Ergänzungsleistung zur AHV/IV (prozessuale Voraussetzung)

26. August

Sachverhalt Die Ausgleichskasse hatte bei der Berechnung von Ergänzungsleistungen ein hypothetisches Einkommen der nicht erwerbstätigen Ehefrau angerechnet. Das kantonale Versicherungsgericht hob den Einspracheentscheid auf und wies die Sache zur Abklärung ihrer konkreten Arbeitsfähigkeit, der medizinischen Situation und des Anpassungszeitraums zurück.
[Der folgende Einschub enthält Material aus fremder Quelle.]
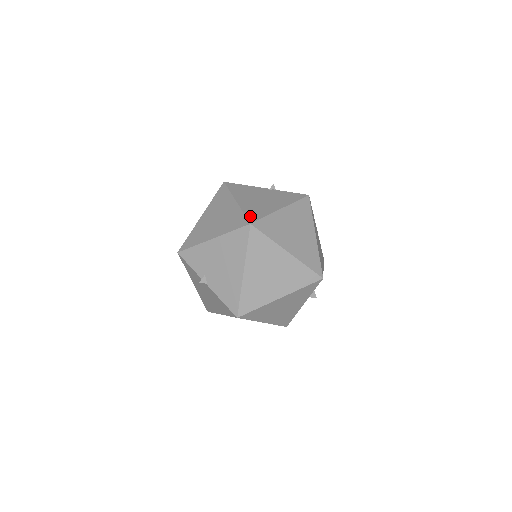
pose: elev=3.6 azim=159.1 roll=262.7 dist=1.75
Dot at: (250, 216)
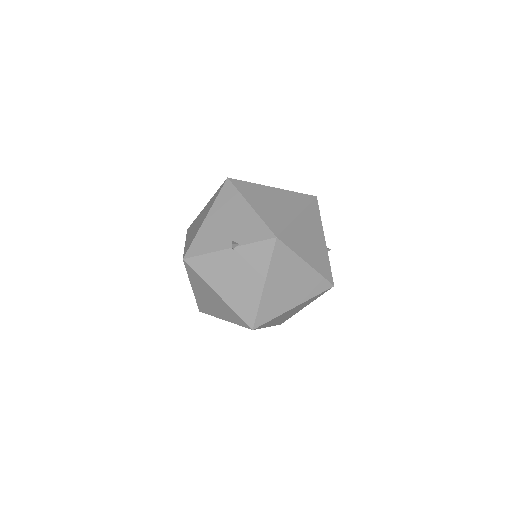
Dot at: (245, 317)
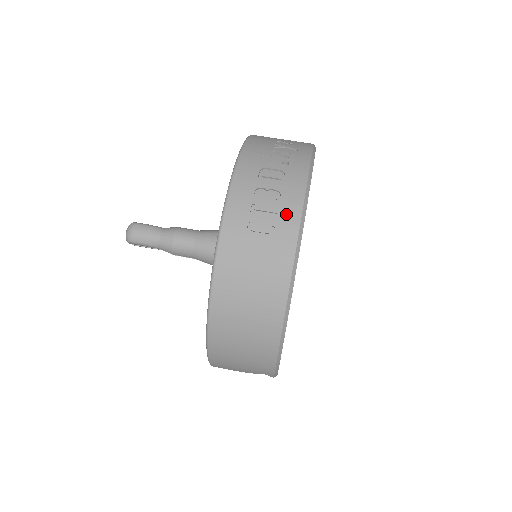
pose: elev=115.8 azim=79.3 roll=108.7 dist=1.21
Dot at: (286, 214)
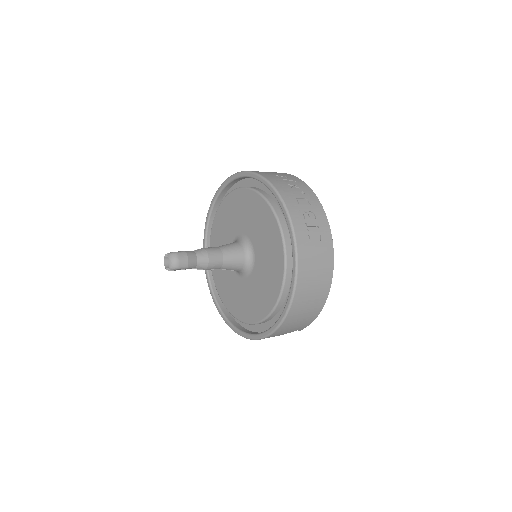
Dot at: (323, 226)
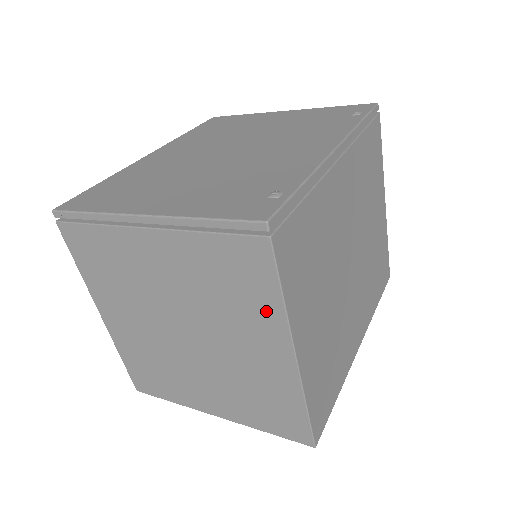
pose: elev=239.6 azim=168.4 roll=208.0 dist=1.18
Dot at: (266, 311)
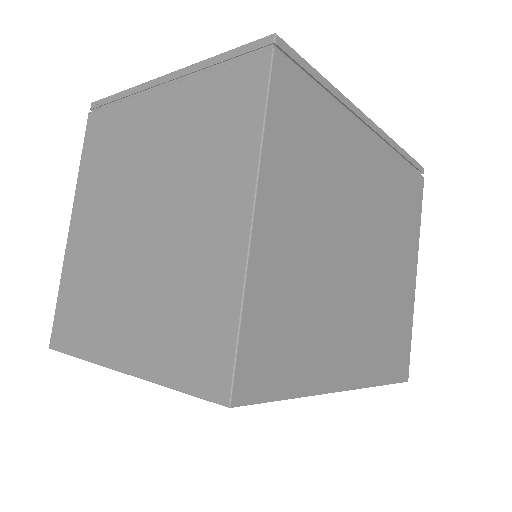
Dot at: (240, 151)
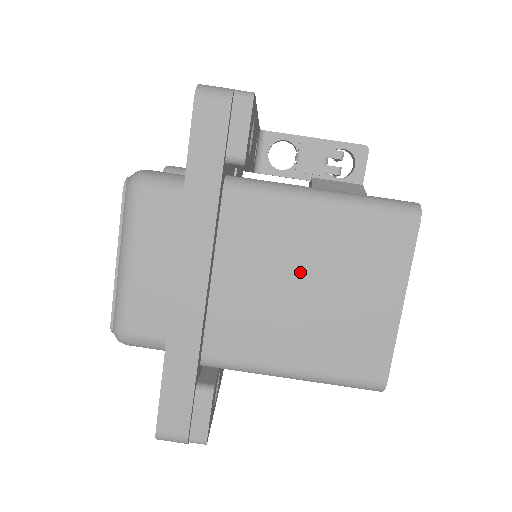
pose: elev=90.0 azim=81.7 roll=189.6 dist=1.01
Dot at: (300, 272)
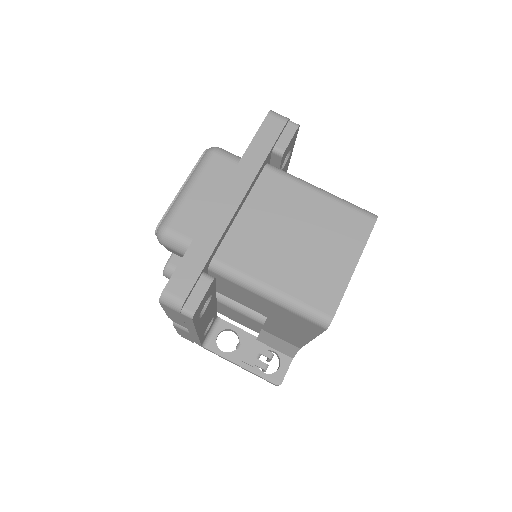
Dot at: (296, 226)
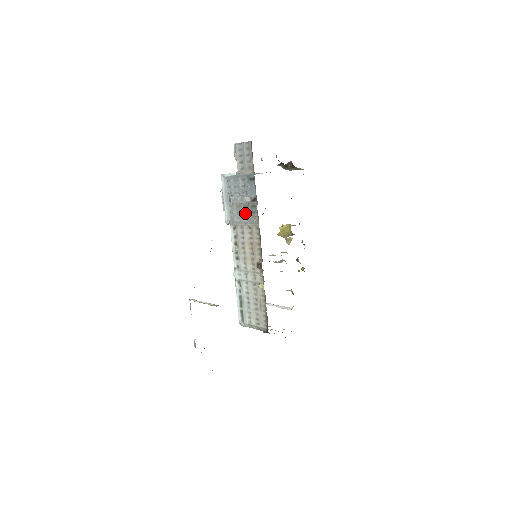
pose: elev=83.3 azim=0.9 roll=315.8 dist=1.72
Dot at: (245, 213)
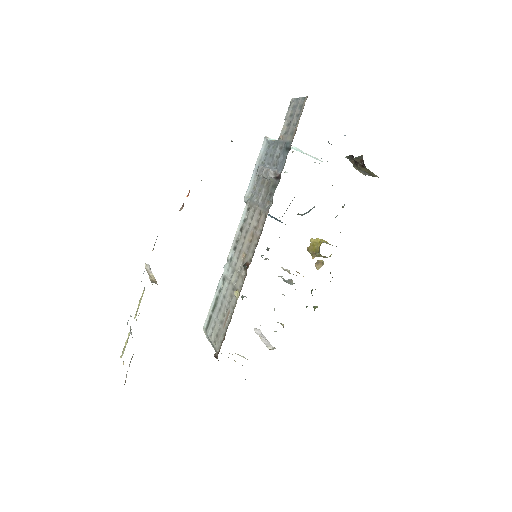
Dot at: (264, 193)
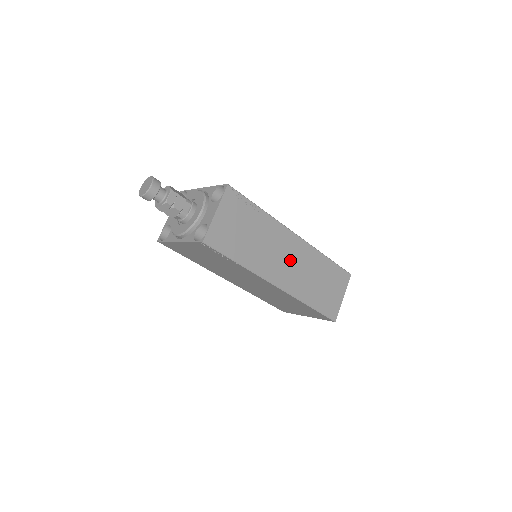
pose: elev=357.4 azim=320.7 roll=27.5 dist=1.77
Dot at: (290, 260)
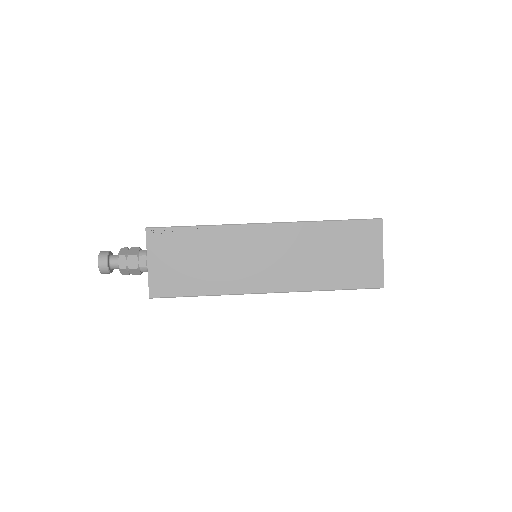
Dot at: (270, 256)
Erwägungen • Der Rückweisungsentscheid ist weder ein End- noch ein Teilentscheid, sondern grundsätzlich ein Zwischenentscheid, da das Verfahren fortgesetzt wird und die Leistungspflicht noch nicht feststeht. • Ein nicht wiedergutzumachender rechtlicher Nachteil nach Art. 93 Abs. 1 lit. a BGG liegt nicht vor: Die verlangten weiteren Abklärungen und die damit verbundene Verlängerung sowie Verteuerung des Verfahrens sind lediglich tatsächlicher Natur; eine rechtlich verbindliche unrichtige Gesetzesanwendung wurde der Kasse nicht auferlegt. Entscheid Auf die Beschwerde in öffentlich-rechtlichen Angelegenheiten und die subsidiäre Verfassungsbeschwerde wurde nicht eingetreten; das Gesuch um aufschiebende Wirkung wurde gegenstandslos.